El chico, entró aquel día en la fábrica mucho más alegre que cuando salió de su casa. Se había propuesto que sus balones iban a ser los mejores y que iban a llegar lejos, muy lejos. Tal vez, ellos pudieran ir a donde él nunca podría.

Al poco tiempo, la madre de Adil murió. El mucho trabajo, los múltiples partos y la poca comida, acabaron prematuramente con su vida.

El niño, se fue haciendo mayor. Siguió cosiendo balones y orgulloso de lo que hacía, continuaba dejando su marca en ellos.

Un día, mientras estaba viendo el partido que la selección española jugaba contra la croata en Burdeos, el portero español hizo una gran parada y el cámara, enfocó sus manos.

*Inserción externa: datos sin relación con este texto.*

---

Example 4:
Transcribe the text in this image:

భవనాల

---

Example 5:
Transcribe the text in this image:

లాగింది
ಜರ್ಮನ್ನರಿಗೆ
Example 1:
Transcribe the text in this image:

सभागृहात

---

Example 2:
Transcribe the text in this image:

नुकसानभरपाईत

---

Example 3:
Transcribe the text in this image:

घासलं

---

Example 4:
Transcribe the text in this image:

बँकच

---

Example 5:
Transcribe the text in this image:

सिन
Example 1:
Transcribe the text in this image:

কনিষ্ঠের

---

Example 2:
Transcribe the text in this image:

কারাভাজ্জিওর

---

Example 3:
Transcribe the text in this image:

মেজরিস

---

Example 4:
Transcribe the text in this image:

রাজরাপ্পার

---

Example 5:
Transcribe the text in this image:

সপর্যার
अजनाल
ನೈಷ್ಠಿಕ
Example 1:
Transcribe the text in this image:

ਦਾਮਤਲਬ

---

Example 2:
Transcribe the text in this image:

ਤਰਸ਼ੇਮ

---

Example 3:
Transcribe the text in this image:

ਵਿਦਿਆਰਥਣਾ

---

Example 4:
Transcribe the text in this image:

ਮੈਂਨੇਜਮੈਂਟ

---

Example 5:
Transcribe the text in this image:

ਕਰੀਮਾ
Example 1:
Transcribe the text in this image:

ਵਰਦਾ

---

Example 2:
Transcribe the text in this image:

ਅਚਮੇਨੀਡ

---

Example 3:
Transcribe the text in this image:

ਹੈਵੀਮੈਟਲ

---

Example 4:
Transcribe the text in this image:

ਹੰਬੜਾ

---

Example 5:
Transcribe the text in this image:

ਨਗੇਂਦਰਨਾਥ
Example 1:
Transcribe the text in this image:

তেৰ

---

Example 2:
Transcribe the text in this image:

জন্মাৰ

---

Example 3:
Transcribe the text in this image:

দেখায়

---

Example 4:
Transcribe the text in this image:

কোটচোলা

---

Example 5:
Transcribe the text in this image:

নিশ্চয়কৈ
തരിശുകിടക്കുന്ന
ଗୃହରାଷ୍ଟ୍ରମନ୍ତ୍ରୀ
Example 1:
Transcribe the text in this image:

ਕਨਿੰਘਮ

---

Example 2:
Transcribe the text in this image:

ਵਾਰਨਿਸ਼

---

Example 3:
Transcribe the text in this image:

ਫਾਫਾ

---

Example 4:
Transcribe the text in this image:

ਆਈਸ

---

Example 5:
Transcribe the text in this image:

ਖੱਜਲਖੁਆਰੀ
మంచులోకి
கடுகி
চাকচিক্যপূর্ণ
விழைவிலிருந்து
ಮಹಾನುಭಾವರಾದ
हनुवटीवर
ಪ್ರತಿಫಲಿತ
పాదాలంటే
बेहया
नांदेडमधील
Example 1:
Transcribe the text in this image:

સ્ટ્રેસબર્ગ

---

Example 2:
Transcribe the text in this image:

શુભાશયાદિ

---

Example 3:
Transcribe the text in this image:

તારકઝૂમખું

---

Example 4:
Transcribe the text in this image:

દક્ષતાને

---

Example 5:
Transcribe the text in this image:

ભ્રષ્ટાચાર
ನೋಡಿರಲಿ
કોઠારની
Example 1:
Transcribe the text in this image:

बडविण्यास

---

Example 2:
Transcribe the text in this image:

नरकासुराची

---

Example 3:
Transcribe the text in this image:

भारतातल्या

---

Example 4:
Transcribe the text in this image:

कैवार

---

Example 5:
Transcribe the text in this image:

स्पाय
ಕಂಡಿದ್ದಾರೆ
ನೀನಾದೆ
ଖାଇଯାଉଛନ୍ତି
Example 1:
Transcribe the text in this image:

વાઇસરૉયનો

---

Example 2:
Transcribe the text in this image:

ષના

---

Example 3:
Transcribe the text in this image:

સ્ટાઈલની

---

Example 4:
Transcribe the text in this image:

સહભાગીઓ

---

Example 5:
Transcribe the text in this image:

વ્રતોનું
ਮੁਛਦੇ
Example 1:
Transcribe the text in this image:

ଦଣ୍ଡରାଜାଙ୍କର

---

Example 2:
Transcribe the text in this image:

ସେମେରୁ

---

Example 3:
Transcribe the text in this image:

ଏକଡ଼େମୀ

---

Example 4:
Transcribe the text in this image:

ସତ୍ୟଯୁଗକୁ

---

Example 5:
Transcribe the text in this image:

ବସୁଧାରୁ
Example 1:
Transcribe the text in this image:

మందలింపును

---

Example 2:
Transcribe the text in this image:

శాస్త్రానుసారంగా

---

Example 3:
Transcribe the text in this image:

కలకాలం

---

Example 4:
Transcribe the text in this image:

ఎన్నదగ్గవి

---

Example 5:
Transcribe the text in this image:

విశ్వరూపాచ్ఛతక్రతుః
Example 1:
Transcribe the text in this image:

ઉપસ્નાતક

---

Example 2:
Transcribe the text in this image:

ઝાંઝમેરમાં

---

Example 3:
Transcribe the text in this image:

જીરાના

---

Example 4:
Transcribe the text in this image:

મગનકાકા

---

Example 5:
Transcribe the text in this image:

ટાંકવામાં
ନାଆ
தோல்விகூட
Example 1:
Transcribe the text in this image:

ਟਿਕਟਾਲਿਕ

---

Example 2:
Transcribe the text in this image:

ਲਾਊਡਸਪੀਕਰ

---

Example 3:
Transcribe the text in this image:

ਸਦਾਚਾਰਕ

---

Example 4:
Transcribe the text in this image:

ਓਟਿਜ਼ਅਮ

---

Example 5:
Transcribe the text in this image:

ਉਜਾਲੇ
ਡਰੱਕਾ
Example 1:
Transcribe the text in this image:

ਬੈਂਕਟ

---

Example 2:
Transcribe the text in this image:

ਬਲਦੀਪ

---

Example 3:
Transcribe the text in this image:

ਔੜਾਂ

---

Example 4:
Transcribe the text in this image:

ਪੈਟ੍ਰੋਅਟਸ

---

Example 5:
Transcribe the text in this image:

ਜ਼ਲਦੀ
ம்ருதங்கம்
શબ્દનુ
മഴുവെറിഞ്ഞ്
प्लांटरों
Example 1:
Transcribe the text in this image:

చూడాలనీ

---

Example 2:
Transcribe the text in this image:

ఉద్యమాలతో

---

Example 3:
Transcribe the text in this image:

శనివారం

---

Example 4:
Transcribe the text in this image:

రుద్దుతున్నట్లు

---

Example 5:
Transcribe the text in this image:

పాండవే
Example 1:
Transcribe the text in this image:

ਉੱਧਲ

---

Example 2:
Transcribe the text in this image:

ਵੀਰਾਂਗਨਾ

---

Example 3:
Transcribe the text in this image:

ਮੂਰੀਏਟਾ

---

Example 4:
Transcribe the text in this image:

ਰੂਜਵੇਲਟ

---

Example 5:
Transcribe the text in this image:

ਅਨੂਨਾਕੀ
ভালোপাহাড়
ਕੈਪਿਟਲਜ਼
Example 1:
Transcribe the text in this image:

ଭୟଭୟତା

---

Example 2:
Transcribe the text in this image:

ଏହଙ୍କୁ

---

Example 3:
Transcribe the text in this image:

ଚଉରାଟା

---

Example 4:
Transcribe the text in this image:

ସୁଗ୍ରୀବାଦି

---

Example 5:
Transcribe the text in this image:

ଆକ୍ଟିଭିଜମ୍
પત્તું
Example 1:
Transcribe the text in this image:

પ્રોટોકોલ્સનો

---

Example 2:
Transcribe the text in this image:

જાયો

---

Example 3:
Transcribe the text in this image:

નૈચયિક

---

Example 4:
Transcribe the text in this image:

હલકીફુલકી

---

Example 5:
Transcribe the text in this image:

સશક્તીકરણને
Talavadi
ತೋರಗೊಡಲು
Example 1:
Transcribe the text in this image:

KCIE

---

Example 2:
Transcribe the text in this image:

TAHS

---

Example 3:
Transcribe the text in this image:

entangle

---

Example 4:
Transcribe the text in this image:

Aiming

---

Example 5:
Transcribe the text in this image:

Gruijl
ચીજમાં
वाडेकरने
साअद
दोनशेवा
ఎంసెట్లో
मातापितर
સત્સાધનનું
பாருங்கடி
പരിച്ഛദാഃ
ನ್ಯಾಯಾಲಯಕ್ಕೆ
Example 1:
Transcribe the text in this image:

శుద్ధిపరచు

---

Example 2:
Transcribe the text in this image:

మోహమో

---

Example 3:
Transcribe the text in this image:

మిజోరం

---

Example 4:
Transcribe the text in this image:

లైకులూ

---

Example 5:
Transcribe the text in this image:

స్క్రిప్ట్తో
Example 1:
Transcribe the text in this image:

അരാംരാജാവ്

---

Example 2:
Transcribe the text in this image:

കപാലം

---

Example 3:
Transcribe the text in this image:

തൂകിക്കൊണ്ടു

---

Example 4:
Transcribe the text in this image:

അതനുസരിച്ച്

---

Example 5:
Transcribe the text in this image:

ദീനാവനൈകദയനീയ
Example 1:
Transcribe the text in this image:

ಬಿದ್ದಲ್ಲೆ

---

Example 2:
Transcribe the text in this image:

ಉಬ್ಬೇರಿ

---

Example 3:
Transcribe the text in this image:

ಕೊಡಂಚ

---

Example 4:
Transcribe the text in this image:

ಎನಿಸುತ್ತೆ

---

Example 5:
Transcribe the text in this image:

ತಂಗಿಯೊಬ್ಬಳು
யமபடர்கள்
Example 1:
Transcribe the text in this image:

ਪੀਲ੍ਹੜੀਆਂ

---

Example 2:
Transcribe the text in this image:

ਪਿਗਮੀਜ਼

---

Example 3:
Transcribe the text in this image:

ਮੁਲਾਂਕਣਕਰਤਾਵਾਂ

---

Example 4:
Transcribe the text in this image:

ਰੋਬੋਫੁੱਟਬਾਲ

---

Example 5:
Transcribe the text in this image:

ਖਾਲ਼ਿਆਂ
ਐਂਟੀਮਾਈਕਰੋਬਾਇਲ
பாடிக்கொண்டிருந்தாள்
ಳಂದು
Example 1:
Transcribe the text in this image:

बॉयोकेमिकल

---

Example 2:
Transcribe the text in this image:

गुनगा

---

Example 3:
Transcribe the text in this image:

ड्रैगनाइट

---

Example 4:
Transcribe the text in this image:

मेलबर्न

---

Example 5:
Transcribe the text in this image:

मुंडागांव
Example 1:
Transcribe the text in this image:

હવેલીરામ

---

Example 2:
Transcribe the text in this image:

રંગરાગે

Adil, dio un grito. Acababa de ver dos pequeños rabos de hilo asomando por una de las uniones del balón.

Un enorme orgullo le inundó.

Él no había dado esa patada, pero fue su balón, el que el portero paró.

Sonriendo, recordó a su madre agradecido. Ella no pudo cambiar su destino, pero le ayudó, dándole una pequeña ilusión.